Fst coefficients measures the genetic differentiation among a set of populations. There has been confusion/disagreement for decades over the definition of the Fst coefficients that can be based either on correlations of pairs of alleles sampled across populations (Weir and Hill definition, noted FstWH hereafter) or on mismatch probabilities within and between the sampled populations (Hudson definition, noted FstH hereafter). On simple models, the two definitions have been shown to be consistent.
Here we consider a hierarchical population structure model, assuming a hierarchical set of ancestral populations represented in a tree. In this setting explicit expressions of both the FstWH and the FstH coefficients can be obtained in terms of the tree branch lengths. These expressions highlight the fact that the two Fst definitions are generally not consistent, and capture complementary properties of the evolutionary history of the populations.
We then present an efficient procedure to jointly infer the tree structure and its associated coefficients. First at a given locus, the simple moment estimator $f_k(1-f_{k'})$ can be computed, where $f_k$ and $f_{k'}$ are the empirical allelic frequencies in populations $k$ and $k'$, respectively. This moment estimator is shown to capture the information about the tree branch lengths involved in the common history of the 2 populations. Assuming a shared history, moment estimators may be averaged over all loci. This provides us with an averaged estimate for all pairs of population that can be used to infer the tree as follows: at each step an intermediate ancestral population is added between the ancestral population common to all observed populations and one of its child populations.

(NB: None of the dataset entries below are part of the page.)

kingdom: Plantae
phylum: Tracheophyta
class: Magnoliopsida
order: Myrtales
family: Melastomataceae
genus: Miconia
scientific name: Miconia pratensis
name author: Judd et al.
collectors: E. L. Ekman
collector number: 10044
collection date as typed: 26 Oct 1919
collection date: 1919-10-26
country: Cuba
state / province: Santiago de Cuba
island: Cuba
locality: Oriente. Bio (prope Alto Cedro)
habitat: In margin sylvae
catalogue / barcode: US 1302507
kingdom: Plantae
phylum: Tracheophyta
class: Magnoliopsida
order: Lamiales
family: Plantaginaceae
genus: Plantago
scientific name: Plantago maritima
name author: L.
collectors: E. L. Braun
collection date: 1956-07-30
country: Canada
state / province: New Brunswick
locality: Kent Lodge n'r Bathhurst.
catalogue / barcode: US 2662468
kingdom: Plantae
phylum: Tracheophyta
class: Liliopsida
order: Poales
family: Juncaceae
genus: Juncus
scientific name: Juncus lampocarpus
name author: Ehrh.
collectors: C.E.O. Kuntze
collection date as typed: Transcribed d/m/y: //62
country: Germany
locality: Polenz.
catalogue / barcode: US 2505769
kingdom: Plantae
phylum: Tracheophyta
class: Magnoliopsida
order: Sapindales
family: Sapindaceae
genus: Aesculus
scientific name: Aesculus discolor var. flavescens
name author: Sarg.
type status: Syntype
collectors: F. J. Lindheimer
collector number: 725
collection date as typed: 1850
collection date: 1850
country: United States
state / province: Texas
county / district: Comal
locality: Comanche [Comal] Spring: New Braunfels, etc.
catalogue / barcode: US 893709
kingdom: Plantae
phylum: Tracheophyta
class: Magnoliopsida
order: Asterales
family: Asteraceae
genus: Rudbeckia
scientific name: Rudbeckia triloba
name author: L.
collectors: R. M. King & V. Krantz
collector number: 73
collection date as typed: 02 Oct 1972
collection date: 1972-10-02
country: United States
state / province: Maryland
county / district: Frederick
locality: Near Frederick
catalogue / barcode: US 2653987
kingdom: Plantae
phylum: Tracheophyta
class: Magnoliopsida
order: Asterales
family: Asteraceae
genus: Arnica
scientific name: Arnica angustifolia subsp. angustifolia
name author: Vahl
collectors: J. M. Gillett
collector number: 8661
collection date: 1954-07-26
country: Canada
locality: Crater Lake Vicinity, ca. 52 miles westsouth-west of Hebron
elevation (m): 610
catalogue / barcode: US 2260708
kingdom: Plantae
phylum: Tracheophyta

The algorithm stops when a binary tree is obtained. At the $j$th step, such a hierarchical clustering strategy requires the solving of $K-j\choose 2$ constrained optimizations, so that in total $\mathcal{O}(K^3)$ optimizations are performed. Since all of these optimizations are based on the same average moment estimates, once these estimates are computed the tree inference algorithm has no further dependence on the number of loci, leading to an inference strategy that is computationally efficient. The procedure is illustrated on the 1K Genome dataset that consists in $1,092$ individuals sampled in 14 populations and genotyped at 5 millions loci. The inferred tree is obtained in 5s and consistently reflects the actual history of populations.
However the resulting tree is a loose representation since only population splits are recorded, whereas admixture events (i.e. events of exchange of genetic material between populations) are known to occur. Rather than assuming an homogeneous differentiation tree over the genome, loci can be clustered based on their Fst moment estimates into groups exhibiting a shared differentiation history. A first illustration of this strategy is presented, that leads to a better localization of admixture events over the genome.